> [Requirement]:
Print everything in the records from the line containing "Smještaj u uvalama" down to the line containing "december 2015", including both of those lines. Leave out the pictures.

> [Raw data]:

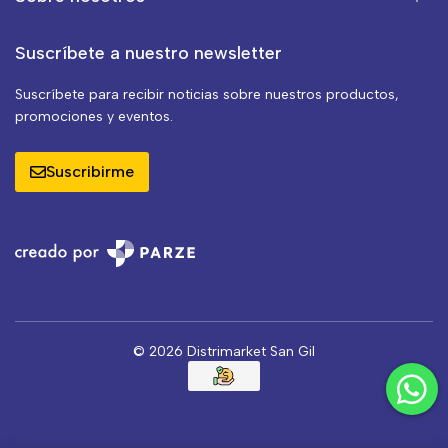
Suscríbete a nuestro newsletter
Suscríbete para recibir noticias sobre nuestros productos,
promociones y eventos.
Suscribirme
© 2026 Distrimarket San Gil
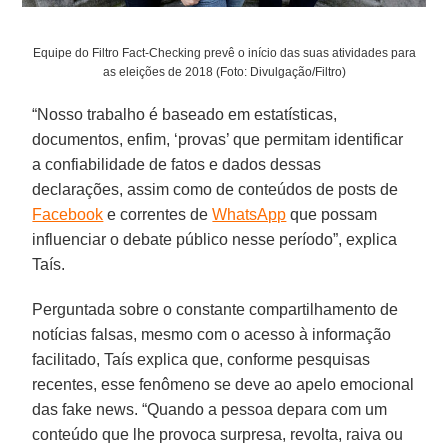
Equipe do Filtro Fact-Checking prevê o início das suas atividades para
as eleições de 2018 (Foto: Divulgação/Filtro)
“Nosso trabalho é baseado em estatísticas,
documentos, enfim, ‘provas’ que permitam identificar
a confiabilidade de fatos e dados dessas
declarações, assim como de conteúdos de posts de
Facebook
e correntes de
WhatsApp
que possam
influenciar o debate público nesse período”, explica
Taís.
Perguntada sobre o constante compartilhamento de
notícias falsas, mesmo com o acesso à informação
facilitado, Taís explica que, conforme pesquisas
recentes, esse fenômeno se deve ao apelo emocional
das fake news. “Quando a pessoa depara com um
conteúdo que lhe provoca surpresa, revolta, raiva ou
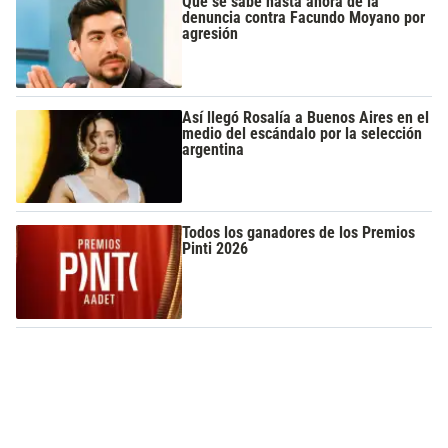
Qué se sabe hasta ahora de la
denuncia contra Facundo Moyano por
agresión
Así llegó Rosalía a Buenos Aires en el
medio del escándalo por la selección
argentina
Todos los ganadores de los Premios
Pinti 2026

---

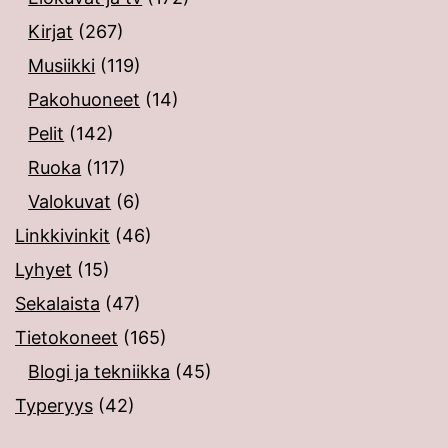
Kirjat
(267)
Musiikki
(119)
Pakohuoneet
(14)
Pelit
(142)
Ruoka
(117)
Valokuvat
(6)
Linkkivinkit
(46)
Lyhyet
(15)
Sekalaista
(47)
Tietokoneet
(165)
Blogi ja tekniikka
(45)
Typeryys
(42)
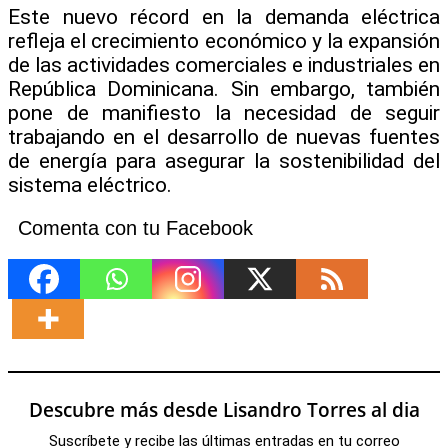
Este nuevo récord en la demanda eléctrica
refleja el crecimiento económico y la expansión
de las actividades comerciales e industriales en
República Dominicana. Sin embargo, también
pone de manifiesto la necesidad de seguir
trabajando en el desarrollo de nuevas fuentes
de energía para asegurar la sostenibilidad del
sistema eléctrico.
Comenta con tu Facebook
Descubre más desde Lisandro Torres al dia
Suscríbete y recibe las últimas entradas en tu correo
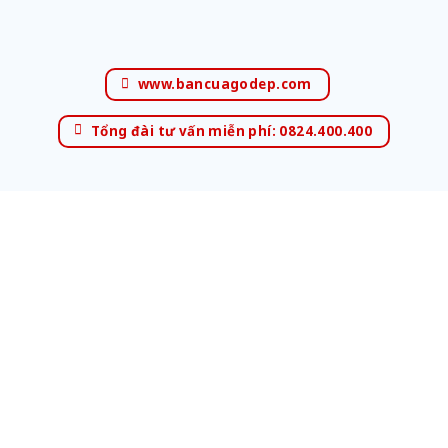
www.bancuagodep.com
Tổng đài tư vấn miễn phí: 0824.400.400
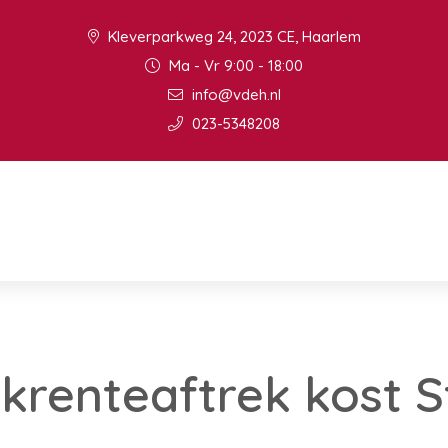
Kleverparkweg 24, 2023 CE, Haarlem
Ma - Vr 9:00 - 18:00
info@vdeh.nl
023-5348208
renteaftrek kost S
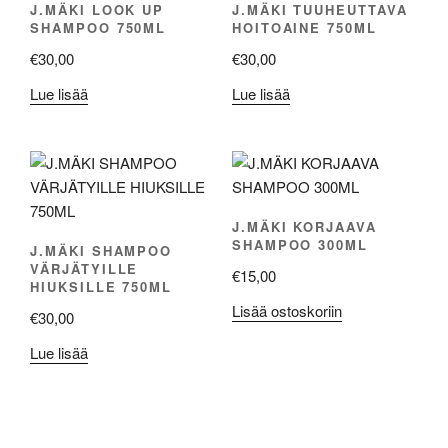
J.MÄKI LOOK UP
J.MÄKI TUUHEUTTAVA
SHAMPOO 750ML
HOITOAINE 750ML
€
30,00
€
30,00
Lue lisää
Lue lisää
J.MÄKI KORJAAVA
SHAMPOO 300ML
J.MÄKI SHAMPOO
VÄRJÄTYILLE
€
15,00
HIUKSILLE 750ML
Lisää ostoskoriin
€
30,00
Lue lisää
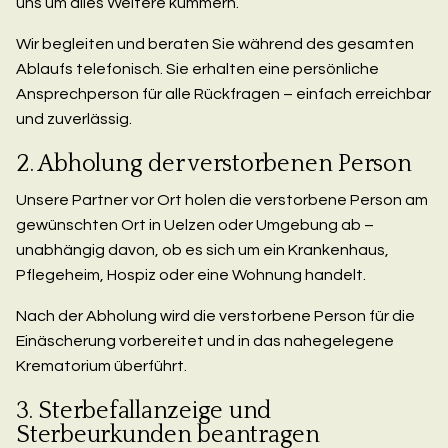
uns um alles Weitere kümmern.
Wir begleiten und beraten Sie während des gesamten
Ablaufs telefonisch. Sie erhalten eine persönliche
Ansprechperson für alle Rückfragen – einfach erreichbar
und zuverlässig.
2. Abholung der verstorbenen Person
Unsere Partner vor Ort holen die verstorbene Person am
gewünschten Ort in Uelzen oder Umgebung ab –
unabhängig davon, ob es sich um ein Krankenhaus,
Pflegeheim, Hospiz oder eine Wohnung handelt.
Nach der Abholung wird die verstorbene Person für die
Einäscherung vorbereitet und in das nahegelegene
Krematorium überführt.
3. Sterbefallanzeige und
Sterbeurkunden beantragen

* * *

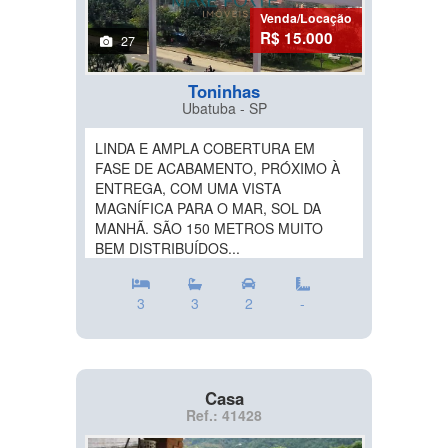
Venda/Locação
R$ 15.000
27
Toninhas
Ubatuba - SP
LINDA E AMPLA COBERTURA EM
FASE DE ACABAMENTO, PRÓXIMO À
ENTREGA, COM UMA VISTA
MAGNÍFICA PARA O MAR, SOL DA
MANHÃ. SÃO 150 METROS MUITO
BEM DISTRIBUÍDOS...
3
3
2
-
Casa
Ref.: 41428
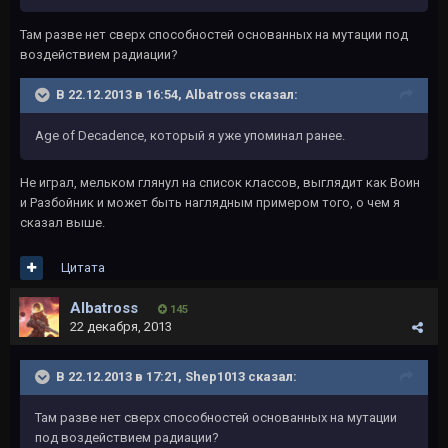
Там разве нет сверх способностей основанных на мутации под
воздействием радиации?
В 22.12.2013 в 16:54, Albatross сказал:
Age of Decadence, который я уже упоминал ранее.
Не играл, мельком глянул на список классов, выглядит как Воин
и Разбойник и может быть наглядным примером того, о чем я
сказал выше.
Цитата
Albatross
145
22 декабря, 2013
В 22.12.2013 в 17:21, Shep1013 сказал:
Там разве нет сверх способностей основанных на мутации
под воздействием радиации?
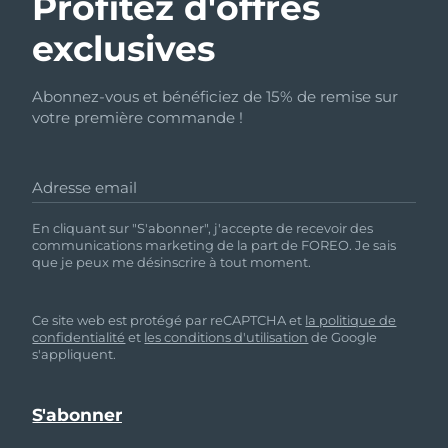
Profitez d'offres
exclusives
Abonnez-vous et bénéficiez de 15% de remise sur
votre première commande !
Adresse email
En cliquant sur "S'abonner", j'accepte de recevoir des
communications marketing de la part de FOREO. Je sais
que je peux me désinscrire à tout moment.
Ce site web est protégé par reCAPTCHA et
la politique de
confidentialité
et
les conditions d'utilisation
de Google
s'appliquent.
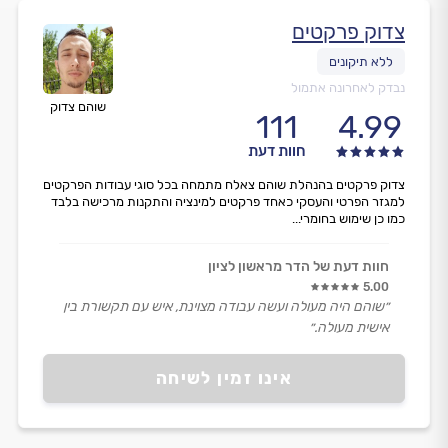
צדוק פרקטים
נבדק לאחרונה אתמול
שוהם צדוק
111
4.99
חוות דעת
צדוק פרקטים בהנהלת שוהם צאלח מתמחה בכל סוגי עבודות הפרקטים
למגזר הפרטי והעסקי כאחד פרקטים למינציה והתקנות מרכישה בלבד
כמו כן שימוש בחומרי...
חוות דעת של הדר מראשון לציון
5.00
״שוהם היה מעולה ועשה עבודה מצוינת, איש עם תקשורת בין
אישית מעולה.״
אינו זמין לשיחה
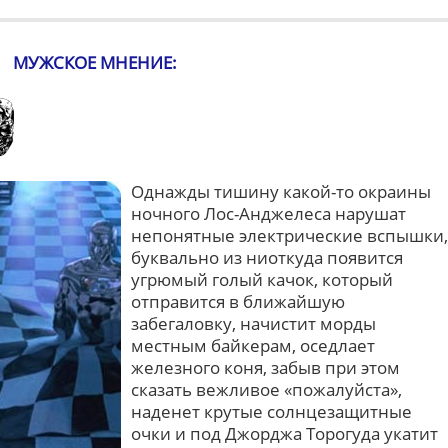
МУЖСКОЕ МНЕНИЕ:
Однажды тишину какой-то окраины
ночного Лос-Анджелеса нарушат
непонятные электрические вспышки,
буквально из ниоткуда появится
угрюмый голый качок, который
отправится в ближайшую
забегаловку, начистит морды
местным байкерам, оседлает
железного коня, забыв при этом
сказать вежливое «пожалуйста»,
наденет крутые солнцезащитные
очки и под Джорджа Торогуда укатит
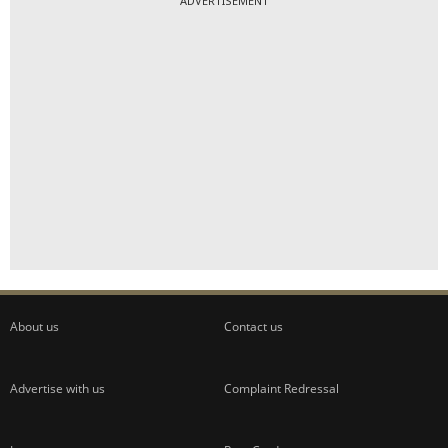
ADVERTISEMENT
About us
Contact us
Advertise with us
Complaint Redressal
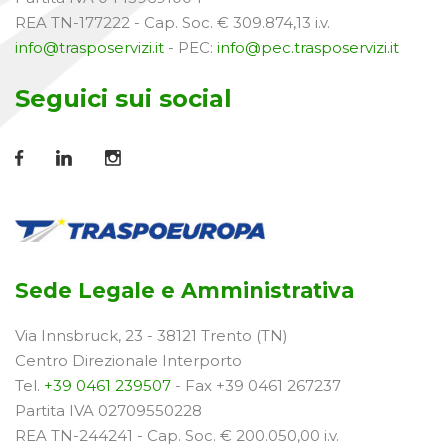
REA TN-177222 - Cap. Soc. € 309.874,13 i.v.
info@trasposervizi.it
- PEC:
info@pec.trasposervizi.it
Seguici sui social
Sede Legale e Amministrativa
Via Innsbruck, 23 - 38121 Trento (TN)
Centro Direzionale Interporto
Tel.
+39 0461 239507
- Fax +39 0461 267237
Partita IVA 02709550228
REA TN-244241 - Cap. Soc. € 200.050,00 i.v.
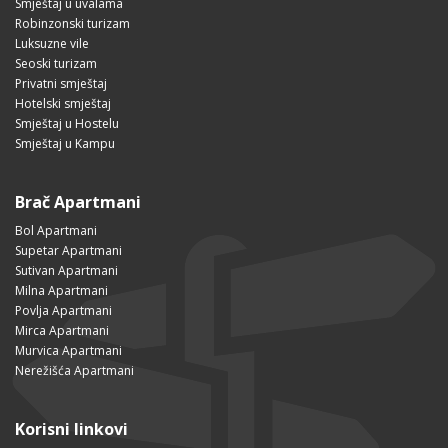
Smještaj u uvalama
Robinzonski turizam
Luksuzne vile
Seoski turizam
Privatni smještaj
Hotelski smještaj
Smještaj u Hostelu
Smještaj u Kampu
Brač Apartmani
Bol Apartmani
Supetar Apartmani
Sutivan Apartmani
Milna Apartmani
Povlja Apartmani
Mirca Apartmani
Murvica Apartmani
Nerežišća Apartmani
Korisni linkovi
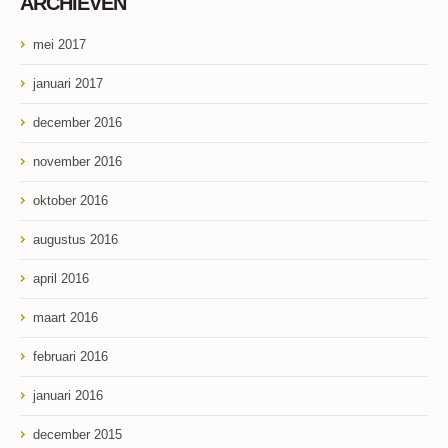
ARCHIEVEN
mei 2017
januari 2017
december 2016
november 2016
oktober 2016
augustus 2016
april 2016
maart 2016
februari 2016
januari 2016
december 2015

> [Result of this task]:
Smještaj u uvalama
Robinzonski turizam
Luksuzne vile
Seoski turizam
Privatni smještaj
Hotelski smještaj
Smještaj u Hostelu
Smještaj u Kampu
Brač Apartmani
Bol Apartmani
Supetar Apartmani
Sutivan Apartmani
Milna Apartmani
Povlja Apartmani
Mirca Apartmani
Murvica Apartmani
Nerežišća Apartmani
Korisni linkovi
ARCHIEVEN
mei 2017
januari 2017
december 2016
november 2016
oktober 2016
augustus 2016
april 2016
maart 2016
februari 2016
januari 2016
december 2015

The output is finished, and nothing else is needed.